Jun 13, 2007 04:16
Hm...I suppose anyone reading this will have to excuse any typo or error of any kind. Apparently, I cannot get to sleep (probably do to the lack of sleeping pills, which I am probably addicticed to, although they are 'non-habit forming') and it is frustrating! I don't think I ever had the displeasure of feeling like this in recent memory. I'm tired, but...All of a sudden, I got this feeling like I HAD to get up. I am VERY tired, yet I could not sleep for the two hours I laid in my bed, no matter how much I tried to relax. I haven't been taking my pills like i should have (I have ran out of pain pills, migrain pills, and sleeping pills) and I really don't like how I am so dependent on them that I cannot function properly without taking them for more than a day. (Last night I slept after two doses of melatonin and had a terrible time of it! Hard to get to sleep, stay asleep and even when sleeping, it was not pleasant! Imagine!) So, I might talk to my mom about it and go to the good ol' doc. Who knows?
I wanted to add something, but in my fatigue, forgot...
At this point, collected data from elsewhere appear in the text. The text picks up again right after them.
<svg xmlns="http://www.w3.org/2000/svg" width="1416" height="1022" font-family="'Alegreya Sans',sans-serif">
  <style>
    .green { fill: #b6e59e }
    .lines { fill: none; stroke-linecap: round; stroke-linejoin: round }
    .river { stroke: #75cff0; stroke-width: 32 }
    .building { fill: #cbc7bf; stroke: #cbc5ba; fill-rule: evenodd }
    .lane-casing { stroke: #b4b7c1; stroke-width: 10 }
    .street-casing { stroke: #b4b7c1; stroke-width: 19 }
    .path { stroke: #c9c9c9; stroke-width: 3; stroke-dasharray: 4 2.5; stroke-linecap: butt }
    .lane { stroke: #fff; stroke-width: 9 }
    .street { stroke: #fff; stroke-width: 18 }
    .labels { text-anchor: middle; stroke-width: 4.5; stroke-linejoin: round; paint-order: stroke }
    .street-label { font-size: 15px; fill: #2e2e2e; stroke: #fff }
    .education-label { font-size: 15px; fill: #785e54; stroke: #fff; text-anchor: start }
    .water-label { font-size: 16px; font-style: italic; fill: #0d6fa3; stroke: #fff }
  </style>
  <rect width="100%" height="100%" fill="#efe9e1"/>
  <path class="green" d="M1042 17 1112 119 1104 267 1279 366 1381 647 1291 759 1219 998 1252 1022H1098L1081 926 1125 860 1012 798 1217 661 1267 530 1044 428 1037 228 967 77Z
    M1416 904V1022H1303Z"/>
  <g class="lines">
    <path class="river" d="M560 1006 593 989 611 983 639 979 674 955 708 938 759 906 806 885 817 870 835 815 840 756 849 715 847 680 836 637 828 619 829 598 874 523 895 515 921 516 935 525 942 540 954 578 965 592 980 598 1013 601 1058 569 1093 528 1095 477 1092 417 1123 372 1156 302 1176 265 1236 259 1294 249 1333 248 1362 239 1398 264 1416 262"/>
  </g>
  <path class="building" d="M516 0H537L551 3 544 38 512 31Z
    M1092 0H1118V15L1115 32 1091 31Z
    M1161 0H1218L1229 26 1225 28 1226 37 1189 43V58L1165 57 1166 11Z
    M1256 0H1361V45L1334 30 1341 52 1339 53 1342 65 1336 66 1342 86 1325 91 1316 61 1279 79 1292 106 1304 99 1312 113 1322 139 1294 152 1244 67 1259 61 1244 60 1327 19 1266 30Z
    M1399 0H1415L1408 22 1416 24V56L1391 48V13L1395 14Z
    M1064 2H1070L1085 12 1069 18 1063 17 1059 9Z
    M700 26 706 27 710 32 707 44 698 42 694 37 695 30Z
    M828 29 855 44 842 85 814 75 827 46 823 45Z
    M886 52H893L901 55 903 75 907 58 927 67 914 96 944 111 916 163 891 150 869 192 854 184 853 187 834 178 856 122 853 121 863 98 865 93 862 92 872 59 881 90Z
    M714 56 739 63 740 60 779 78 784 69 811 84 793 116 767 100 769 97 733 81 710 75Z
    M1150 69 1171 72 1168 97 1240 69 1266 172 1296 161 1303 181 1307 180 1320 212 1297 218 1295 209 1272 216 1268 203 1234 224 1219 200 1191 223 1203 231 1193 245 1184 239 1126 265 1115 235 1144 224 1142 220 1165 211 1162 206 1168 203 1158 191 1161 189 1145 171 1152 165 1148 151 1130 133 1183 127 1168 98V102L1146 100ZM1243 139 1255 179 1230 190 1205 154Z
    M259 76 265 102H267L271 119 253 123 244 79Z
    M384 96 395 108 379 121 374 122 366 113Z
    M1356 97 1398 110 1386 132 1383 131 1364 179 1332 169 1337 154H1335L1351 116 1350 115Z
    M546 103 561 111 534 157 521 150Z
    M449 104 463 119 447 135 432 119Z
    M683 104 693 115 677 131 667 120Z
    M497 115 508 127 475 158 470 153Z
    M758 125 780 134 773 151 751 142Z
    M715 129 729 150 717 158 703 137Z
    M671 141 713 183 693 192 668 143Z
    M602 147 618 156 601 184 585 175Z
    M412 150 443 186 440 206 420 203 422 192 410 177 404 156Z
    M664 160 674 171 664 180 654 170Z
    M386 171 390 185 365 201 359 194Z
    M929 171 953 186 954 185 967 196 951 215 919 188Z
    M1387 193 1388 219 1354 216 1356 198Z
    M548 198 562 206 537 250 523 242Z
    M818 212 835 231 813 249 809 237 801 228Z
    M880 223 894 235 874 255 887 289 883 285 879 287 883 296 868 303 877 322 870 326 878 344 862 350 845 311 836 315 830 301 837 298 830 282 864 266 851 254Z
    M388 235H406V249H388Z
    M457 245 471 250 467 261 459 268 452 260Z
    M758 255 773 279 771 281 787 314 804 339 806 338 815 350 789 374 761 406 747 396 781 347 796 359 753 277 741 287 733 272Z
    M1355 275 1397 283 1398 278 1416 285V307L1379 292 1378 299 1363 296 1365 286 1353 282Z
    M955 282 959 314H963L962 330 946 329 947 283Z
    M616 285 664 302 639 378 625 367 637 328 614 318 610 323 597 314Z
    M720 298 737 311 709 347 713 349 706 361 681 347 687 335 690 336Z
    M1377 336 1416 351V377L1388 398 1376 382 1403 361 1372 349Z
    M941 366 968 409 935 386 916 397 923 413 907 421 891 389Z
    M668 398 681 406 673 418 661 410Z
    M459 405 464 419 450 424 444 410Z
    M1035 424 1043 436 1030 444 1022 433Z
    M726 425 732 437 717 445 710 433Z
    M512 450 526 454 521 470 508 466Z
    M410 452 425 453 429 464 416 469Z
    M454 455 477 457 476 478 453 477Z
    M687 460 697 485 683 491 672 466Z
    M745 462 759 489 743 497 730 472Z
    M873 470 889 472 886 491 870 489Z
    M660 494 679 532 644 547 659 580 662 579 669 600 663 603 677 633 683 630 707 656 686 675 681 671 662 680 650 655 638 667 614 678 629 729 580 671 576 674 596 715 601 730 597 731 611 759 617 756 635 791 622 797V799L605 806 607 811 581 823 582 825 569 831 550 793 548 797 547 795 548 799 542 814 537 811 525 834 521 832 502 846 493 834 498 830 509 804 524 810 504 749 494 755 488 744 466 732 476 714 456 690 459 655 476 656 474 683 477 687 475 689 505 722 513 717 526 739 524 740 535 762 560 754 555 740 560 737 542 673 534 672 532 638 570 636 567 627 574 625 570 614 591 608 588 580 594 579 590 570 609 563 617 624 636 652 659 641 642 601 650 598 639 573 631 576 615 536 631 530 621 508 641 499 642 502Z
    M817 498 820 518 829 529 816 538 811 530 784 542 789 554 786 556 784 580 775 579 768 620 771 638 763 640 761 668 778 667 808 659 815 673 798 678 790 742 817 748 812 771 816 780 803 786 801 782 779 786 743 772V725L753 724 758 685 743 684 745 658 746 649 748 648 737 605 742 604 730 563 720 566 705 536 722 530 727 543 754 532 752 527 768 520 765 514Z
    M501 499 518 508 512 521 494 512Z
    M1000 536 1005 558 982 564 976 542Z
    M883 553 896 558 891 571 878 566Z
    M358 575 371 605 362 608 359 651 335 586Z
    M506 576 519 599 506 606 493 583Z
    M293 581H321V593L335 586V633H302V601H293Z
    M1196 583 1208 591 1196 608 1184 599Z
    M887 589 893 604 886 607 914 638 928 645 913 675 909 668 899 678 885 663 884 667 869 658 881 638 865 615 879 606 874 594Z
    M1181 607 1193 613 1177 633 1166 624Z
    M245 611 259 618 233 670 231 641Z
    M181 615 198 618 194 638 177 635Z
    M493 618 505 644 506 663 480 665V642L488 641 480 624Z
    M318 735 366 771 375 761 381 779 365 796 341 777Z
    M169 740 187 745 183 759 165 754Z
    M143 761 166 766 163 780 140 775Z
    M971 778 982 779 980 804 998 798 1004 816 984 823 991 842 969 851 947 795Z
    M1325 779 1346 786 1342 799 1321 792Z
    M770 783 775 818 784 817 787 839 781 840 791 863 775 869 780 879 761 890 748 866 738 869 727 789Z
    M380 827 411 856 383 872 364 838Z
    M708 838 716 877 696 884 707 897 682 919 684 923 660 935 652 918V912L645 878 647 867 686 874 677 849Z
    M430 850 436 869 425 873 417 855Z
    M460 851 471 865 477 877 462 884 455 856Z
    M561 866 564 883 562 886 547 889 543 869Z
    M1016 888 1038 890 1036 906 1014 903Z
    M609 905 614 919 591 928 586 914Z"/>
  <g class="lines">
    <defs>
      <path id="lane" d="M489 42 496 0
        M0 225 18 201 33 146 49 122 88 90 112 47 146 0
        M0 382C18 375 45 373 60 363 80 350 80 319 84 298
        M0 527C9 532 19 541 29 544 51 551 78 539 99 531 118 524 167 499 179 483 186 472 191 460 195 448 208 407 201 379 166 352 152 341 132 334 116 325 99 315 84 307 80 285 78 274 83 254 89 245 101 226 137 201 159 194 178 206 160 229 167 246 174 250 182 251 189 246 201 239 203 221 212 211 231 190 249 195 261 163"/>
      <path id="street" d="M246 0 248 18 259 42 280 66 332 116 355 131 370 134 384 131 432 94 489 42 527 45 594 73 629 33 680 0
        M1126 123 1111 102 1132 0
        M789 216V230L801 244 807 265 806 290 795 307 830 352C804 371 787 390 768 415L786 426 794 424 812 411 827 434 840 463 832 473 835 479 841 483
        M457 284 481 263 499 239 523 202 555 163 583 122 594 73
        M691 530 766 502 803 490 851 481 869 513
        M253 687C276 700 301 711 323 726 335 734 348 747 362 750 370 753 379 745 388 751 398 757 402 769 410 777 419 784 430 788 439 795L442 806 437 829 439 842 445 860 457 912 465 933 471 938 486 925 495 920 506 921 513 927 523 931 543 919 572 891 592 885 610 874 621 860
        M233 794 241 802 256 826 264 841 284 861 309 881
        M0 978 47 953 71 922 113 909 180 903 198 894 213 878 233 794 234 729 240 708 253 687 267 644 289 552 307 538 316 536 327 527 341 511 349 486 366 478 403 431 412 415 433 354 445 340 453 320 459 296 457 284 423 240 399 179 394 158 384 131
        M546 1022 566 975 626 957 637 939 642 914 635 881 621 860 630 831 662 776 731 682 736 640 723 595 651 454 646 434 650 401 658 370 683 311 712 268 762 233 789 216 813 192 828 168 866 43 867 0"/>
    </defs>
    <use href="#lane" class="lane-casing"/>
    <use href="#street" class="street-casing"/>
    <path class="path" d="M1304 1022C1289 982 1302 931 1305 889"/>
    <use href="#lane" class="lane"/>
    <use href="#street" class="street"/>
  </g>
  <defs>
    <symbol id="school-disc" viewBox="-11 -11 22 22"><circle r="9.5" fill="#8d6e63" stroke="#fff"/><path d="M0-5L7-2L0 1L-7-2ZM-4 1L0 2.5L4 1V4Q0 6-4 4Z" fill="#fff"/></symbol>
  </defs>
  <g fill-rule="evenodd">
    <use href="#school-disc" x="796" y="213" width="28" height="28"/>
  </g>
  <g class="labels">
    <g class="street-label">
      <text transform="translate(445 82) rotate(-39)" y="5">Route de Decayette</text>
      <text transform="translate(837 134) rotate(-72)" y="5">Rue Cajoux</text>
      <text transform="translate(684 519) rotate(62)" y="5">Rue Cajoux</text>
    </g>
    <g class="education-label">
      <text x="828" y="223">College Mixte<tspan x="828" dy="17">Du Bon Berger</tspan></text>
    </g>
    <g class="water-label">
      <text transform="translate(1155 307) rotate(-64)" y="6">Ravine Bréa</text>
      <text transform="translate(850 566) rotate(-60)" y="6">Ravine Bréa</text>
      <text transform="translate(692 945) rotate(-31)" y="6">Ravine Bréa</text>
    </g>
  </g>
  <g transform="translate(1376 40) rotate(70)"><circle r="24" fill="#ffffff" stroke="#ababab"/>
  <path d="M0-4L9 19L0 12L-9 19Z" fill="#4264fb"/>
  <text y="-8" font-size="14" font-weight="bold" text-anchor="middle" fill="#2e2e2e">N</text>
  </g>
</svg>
Oh! After about five minutes of staring it came back to me. -.-;
I went to Wal*Mart today, blew about 30 bucks, and realized something. I know I joke a lot about being old, and being crippled, but I think today it really hit me. I had crouched down to get something off of a bottom shelf, something I used to, even as far as a few months ago, have very little trouble doing. However, on my way to get back up, my knees almost failed. I'm at a tender age of 18. I have no structural problems with my joints nor am I arthritic. I dare say that it is not my weight because I used to be able to do this, and my weight, although a lot, has been constant for awhile. My friends thought I was kidding when I had to wait a moment, then force myself to stand up. I'm becoming seriously concerned that our jokes might be true. If I'm doing so poorly at 18, how will I fair at 21, or 30 or 45, or any other age? I don't like to dwell on that thought. I always imagined myself as an empowered person who took charge readily and could handle anything, enjoying life and all chalanges and surprizes equally. My new image is not anything remotely like that prior thought. How will my health fair next month, 6 months from now? If I have went from someone who could easily stand and walk for hours at a time and even enjoy it, to someone who can barely complete a round at wal*mart without feeling that stiffening of the back or popping of the joints, or even having to rest my 'old bones' in less than a year, then how worse off will I be in another year? The thought is unsettling.
It seems that insomnia makes you think...Hm.